10.3. Jointly Distributed Random Variables#

Further Reading: §2.6 in Navidi (2015)

10.3.1. Learning Objectives#

After attending class, completing these activities, asking questions, and studying notes, you should be able to:

Determine if two variables are independent or dependent.
Understand how to perform statistical analysis on jointly distributed random variables.

import numpy as np
import random
import pandas as pd

10.3.2. Key Equations#

Join Probability Mass Function:

Joint probability is the probability of two events occurring simultaneously.

\[\rho(x,y) = P(X=x \textrm{ and } Y=y)\]

\[ \sum_x \sum_y P(x,y) = 1\]

Marginal Probability Mass Function:

Marginal probability is the probability of an event occurring regardless of the outcome of another variable.

\[\rho_X(x) = P(X=x) = \sum_y \rho(x,y) \textrm{ (marginalize over y/sum over all y outcomes) }\]

\[\rho_Y(y) = P(Y=y) = \sum_x \rho(x,y) \textrm{ (marginalize over x/sum over all x outcomes) }\]

10.3.3. Example: Independent Random Variables#

Let’s revist the coin example from the Random Variables, but assume the coins are NOT independent:

\[P(A) = 0.6\]

\[P(B | A) = 0.8$$ and $$P(B | \neg A) = \frac{0.5 - 0.6 \cdot 0.8}{0.4} = 0.05\]

Thus,

\[P(B | A) \cdot P(A) + P(B | \neg A) \cdot P(\neg A) = P(B)\]

\[0.8 \cdot 0.6 + 0.05 \cdot 0.4 = 0.5\]

We still have $P(A) = 0.6$ and $P(B) = 0.5$ from the original case, but we have introduced a correlation structure.
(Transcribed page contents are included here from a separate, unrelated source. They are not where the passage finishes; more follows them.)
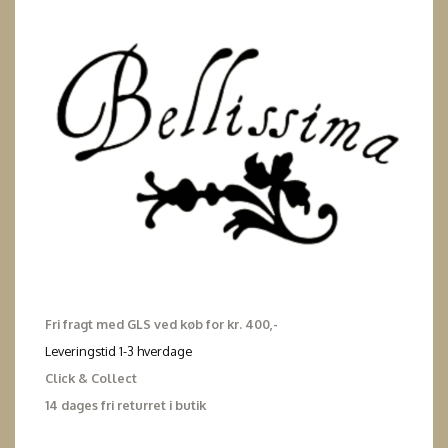
Fri fragt med GLS ved køb for kr. 400,-
Leveringstid 1-3 hverdage
Click & Collect
14 dages fri returret i butik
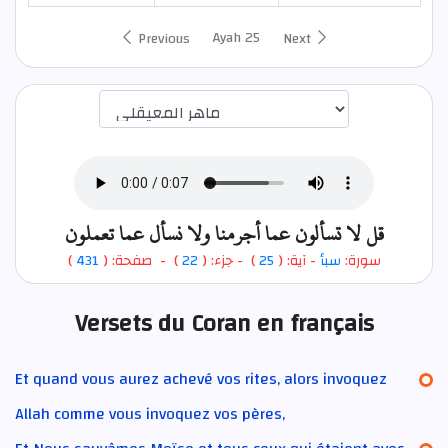
Ayah 25
Previous
Next
اختيار قارئ الآية
قل لا تسألون عما أجرمنا ولا نسأل عما تعملون
)
431
) - صفحة: (
22
- جزء: (
)
25
- آية: (
سبأ
سورة:
Versets du Coran en français
Et quand vous aurez achevé vos rites, alors invoquez
Allah comme vous invoquez vos pères,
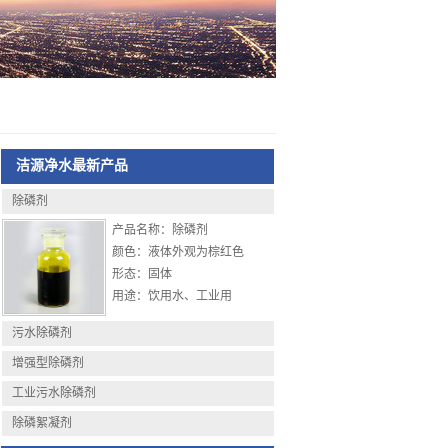
洁源净水最新产品
除磷剂
产品名称：除磷剂
颜色：液体外观为棕红色
形态：固体
用途：饮用水、工业用
水，各种工业废水，城市
污水除磷剂
污水、污泥脱水等的除磷
净化处理
增强型除磷剂
包装：25公斤、50公斤、
工业污水除磷剂
350公斤包装，或按客户要
除磷絮凝剂
求具体分装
In the code below, we record 0.0 for a head and 1.0 for a tail.

# number of flips
n = 1000

# store results
coin_A = np.zeros(n)
coin_B = np.zeros(n)

for i in range(n):
    # flip coin A. Generate uniformly distributed random number on [0,1)
    # then check if is in less than 0.6
    coin_A[i] = 1.0*(random.random() < 0.6)
    
    # flip coin B
    if coin_A[i] < 1E-6:
        # coin A for this flip is a tail
        coin_B[i] = 1.0*(random.random() < 0.05)
    else:
        coin_B[i] = 1.0*(random.random() < 0.8)
    
# assemble into pandas dataframe
d = {"A":coin_A, "B":coin_B}
dep_coins = pd.DataFrame(data=d)

# print first few experiments
dep_coins.head()

	A	B
0	0.0	0.0
1	1.0	1.0
2	0.0	0.0
3	1.0	1.0
4	1.0	1.0

# print mean (average)
dep_coins.mean()

A    0.600
B    0.494
dtype: float64

# print covariance
dep_coins.cov()

	A	B
A	0.24024	0.179780
B	0.17978	0.250214

# print covariance
dep_coins.corr()

	A	B
A	1.000000	0.733267
B	0.733267	1.000000

Note

Class Discussion: Based on the simulation data, are these coins independent?